Monday, September 3, 2012

Seventeen In '88 - Installment 34: Nice, Neat Rows Of Zeros


Seventeen In '88 - A story of teen angst, long walks, dirty jokes, haunted rooms, haunted psyches, records as refuge, roads like mazes, young love, bonding and unbonding, deep foreboding, senseless death, and innocence peeled away slowly, layer by layer. 

Nice, Neat Rows Of Zeros 

On Labor Day we took a quick trip to Nashville. It was quick because I wanted to make sure we got home in time to watch the Dodgers game that night. Elliot, who was not a sports fan, at all, asked me why I cared so much.

Good question. Why did I care so much? In answer I made up something about how the Dodgers represented to me the underdog, the oppressed, the least likely.

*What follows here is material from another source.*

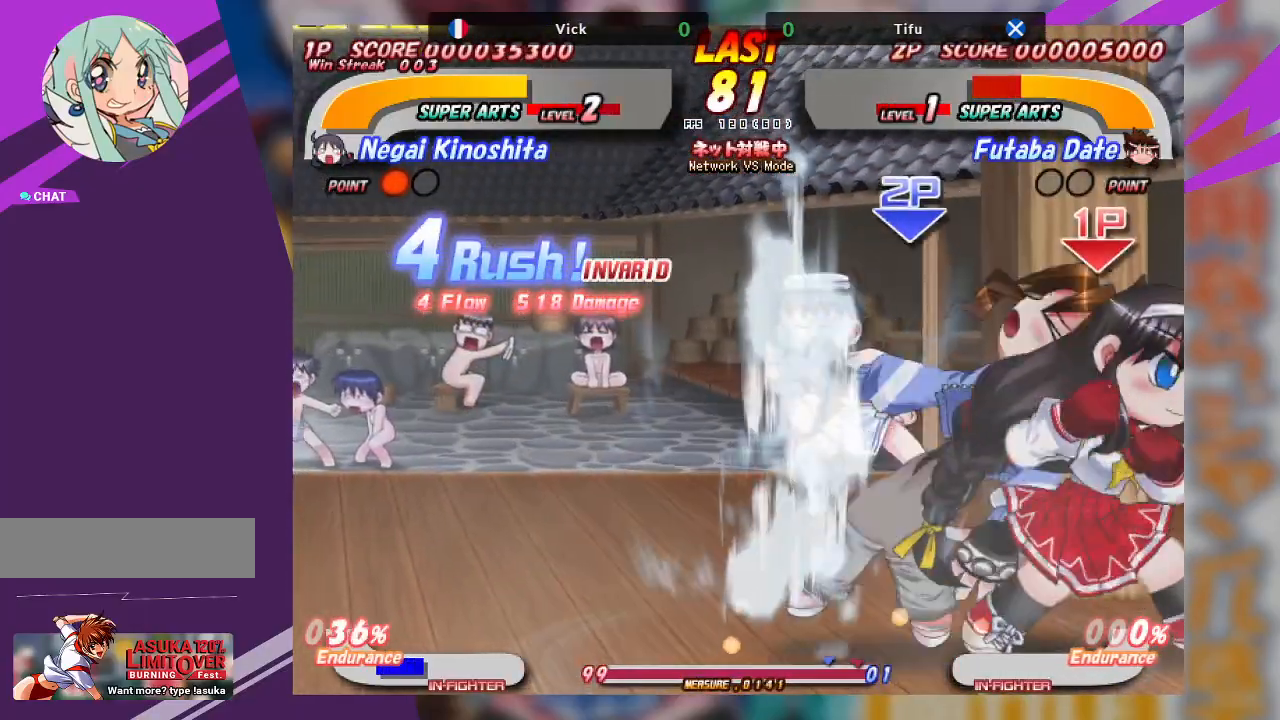
{"dt_ms": 500, "buttons": [], "left_stick": "down-right", "events": [[67, "TRIANGLE", "up"], [167, "TRIANGLE", "down"], [200, "left_stick", "down-right"], [267, "TRIANGLE", "up"], [367, "TRIANGLE", "down"], [467, "TRIANGLE", "up"]]}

Which was fairly ridiculous. It was true at the time that outside of the Boston Red Sox the Dodgers probably had more heartbreaking late-season and postseason meltdown moments than any other team. But the Dodgers were also one of the three or four most successful and prestigious franchises in all of baseball, so the idea of them as down and out lovable losers was pure fabrication. If that was really my reasoning, I would have been a Cubs fan.

The real reason I cared was something a lot less romantic, and it exposes a kind of psychological issue that I am to this day not particularly comfortable with. Simon Reynolds in his book Retromania speaks at length about the peculiar mindset of the record collector - the person with the insatiable need to collect and file things. The gratification that comes from organizing arcane artifacts somehow makes up for some emotional aspect that’s missing from the collector’s life. The collecting fills a vacuum by providing a means to control the chaos. When I first read the paragraphs that explicate this idea in Reynolds' book, I had to put the book down and exhale for a moment. It was hitting too close to home.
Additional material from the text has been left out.